As area of the programme, the ECB is involved in a process of reviewing the banks' models, going for 'homework' to improve their processes, after which returning to inspect again. In achieving this, however, the ECB understands that detailed discussions using the banks about their risk assessment models is going to be of little value if they can't trust the data that is fed into them.
Data Quality Principles
TRIM can probably be said to build on the results of the Basel Committee for Banking Supervision's BCBS 239 document, published in 2021. While BCBS 239 organized 14 principles for risk data aggregation for banks to abide by, it was quite generic anyway. TRIM is more specific especially around data quality aspects and measurements.
In fact, TRIM supplies a range of governance principles for creating a data quality framework that covers relevant data quality dimensions including completeness, timeliness, accuracy, consistency and traceability.
To comply with TRIM, banks need to reveal that they can trace back the cost they have used historically for a model or for a financial instrument valuation through the data supply chain back to original sources. They also need to know what processes happen to be carried out on the data, including checks which have been conducted, what the sources are, what were the initial parameters and data quality rules and have they been changed over time? Traceability is the term used to describe this within the TRIM document but data lineage, effectively the information lifecycle that includes the data’s origins and where it moves over time, may be the broader term more widely utilized in the data management arena.
The TRIM document also contains important reporting guidelines – including that banks will need to report on how often they have proxied their market data inputs or risk calculations.
Doing this also effectively defines a process based on how the bank has derived and validated this proxy. Could it be really a comparable instrument? Will it behave similarly to the original instrument?
In other words, in line with the focus on data quality in TRIM, it is important that banks are regularly validating their proxies. Finally, and in line with this focus, and also to ensure they have a better grasp from the quality of the market data they use in risk calculations, banks need to ensure they have a handle on how much data is stale per asset class.
Typically, today most banks would struggle to comply with many of the data quality guidelines that TRIM puts in place. Most have no data quality or control frameworks in position or, at best, assess quality in different isolated silos. As such, they don't be capable of report daily on key data and metrics. They've already implemented checks and controls but generally they've little real insight into data across the whole chain. Very few possess a full audit trail in place that describes how data flows from sources through quality checks and workflows into the financial models, and that does not just track data values but also the rules and the rule parameters that are acted on it.
Finding a Way Forward
So how can banks effectively meet the TRIM guidelines? Banks first want to get the basic processes right. That means putting a robust data governance and knowledge quality framework in place. To do that, they need to document their data management principles and policies. They also need to agree on a common data dictionary and understand more clearly exactly what they are measuring, including the way they define financial products across the group and also the control model for the whole lifecycle.
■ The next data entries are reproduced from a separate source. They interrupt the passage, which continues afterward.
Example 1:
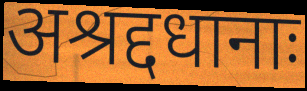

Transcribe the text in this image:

अश्रद्दधानाः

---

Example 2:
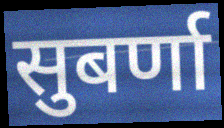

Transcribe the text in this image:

सुबर्णा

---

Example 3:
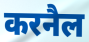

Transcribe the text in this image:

करनैल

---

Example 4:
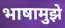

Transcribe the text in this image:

भाषामुझे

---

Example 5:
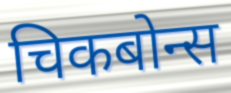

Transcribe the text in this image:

चिकबोन्सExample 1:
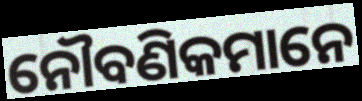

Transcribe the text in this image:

ନୌବଣିକମାନେ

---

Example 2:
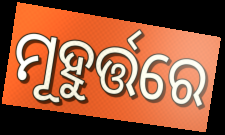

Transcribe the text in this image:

ମୂହୁର୍ତ୍ତରେ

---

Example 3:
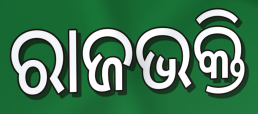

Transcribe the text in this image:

ରାଜଭକ୍ତି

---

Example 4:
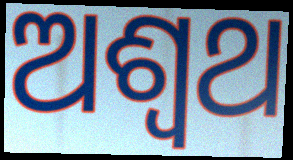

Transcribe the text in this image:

ଅଶ୍ବଥ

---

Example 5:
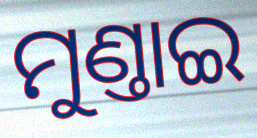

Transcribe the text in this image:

ମୁଣ୍ତାଇ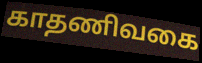
காதணிவகை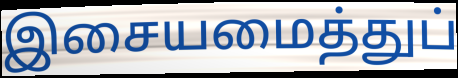
இசையமைத்துப்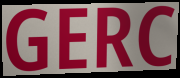
GERC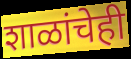
शाळांचेहीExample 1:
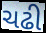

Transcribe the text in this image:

ચઢી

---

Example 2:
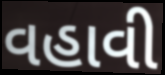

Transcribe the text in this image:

વહાવી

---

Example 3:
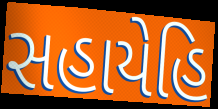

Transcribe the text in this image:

સહાયેહિ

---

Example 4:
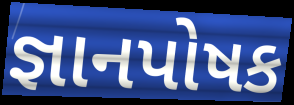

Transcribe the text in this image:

જ્ઞાનપોષક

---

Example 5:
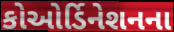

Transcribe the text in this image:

કોઓર્ડિનેશનના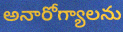
అనారోగ్యాలనుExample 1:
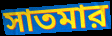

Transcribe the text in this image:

সাতমার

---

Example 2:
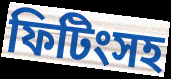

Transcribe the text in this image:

ফিটিংসহ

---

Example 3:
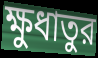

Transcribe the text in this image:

ক্ষুধাতুর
The next phase is putting in place the technology that allows banks to achieve this. Organisations first need a data management system that has the end-to-end capability to gather, integrate and master key data, derive risks and publish them to different groups. Which should provide banks with a single funnel and consistent group of data and data quality metrics that support TRIM compliance.
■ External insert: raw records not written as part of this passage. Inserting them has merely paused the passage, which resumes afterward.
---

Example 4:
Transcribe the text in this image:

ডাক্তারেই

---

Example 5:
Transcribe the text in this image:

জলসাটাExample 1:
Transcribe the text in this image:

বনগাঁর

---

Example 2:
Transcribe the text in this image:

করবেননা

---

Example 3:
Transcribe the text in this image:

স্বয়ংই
It is worth highlighting too that there are benefits available for banks that achieve all this that go beyond simply complying with TRIM – important though that is. Some of the remediation that they will have to do to comply will also be necessary for key regulations, including the Fundamental Review of the Trading Book (FRTB). However, for a lot of, TRIM is their current focus and with the programme expected to run 2021 only, banks know there is still much work to do in order to meet its guidelines.